I apologize for the length of this philosophical argument.  But I would think she would agree with me that in the privacy of the ballot booth, or when filling out your ballot at home, that we should look for what we’re getting ourselves into and not wait to find out what happened until we are “pretty seriously hurt” after the election.  Nothing brings this to mind more quickly than the images of the cries and tears I saw on the faces of young people at the Javits Center Hillary Clinton “victory celebration” in 2016.

And yet so many in our nation and culture depend upon others to tell them what they should believe.  We are not an informed electorate.  They depend upon others to just simply tell them how to vote.  The echoes of the 2000 election aftermath still ring in my memory when a victim of the “hanging chad” ballot fiasco in Florida proclaimed on national television that all “voters wanted to do was vote for their democratic party.” 

I am merely advocating that people like that examine the candidates and the issues for themselves, and not refer to others. If you’re interested, you can read my recommendations.  Or you can entirely ignore them.  Your template for determining how you should vote is not me, television news, slick sounding sound bites, advertisements, or any electioneering.

Your filter should be the truth.  And if it’s “power” someone is pushing upon you, I would vote against that.  How you determine what’s truth or power is the key.  It makes you an informed voter.  This is what the Founding Fathers wanted. 

I am writing this to you because I’m convinced, like Thomas Jefferson, that the “truth needs no defense. It can stand on its own.”  Eventually truth will carry the day in our culture.  It may with this coming election.  In my efforts to inform you—at least as I see it—I hope you will choose to explore what is “Truth” as you mark your vote on this year’s ballot. 

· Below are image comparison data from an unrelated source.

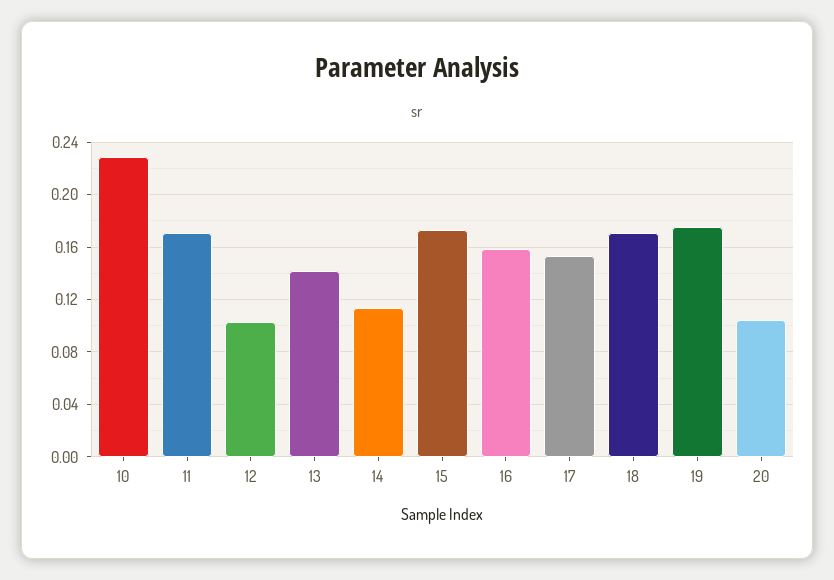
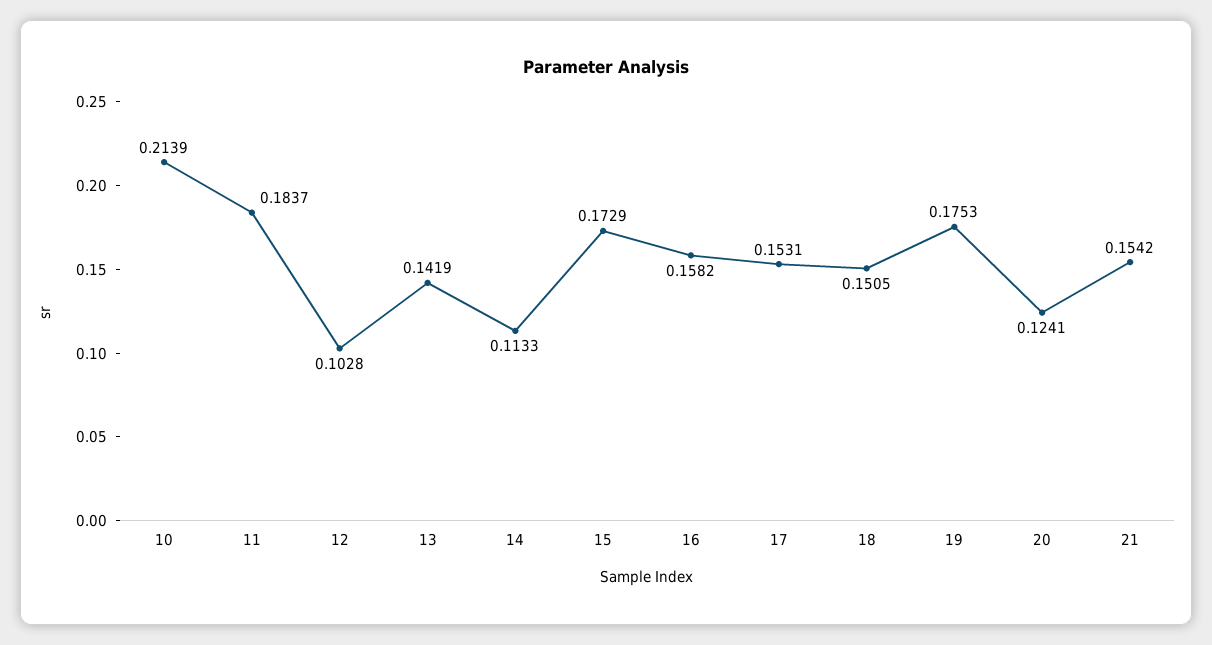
10: 0.23 -> 0.2139
11: 0.17 -> 0.1837
18: 0.17 -> 0.1505
20: 0.105 -> 0.1241
21: none -> 0.1542

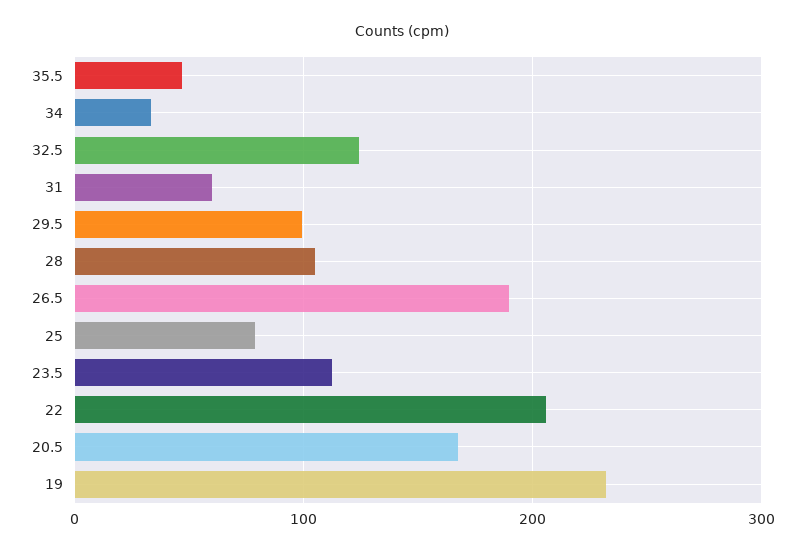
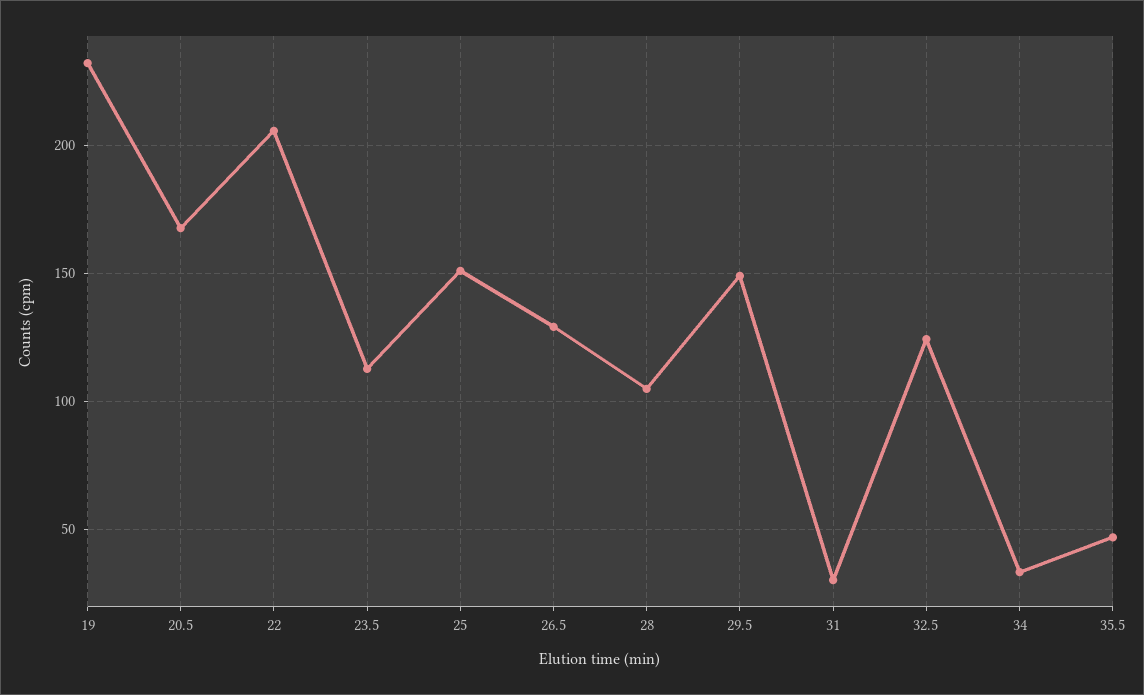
31: 60 -> 30
29.5: 100 -> 150
26.5: 190 -> 130
25: 80 -> 150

Another initiative on the Colorado ballot I’m suggesting for your consideration:

Proposition 131 is as confusing as it sounds.  It will be even worse if it passes because it seems to me to be a power grab.  It makes Colorado look a lot like California in rank-ordering general election candidates for office, it will invalidate many ballots marked improperly—likely from seniors who have always voted, and simply voted for the candidate of their choice, and will favor the majority party in each blue state that passes it.  In conservative states where it has been tried, these ranked-choice voting schemes have been banned.  Some suggest, in on-line commentary, that only conservatives running for office are hurt by this scheme.  Examine the proposition for yourself. 

The 2024 Colorado State Ballot Information Booklet puts it this way: “The new election system proposed . . . is more complex and expensive.  Voters will have to vote in two different systems for each election and may receive multiple ballots.  Taxpayers will pay for extensive voter education and outreach efforts.  Even so, some voters will still be confused and still incorrectly fill out their ballots, which could change election winners.  The complexity of counting ranked results could lead to questions about whether the results are fair.” 

We’ve been praying for the integrity of our elections.  The truth is, there’s not a reason we should do this to ourselves.  I will be voting “No” on Colorado Proposition 131.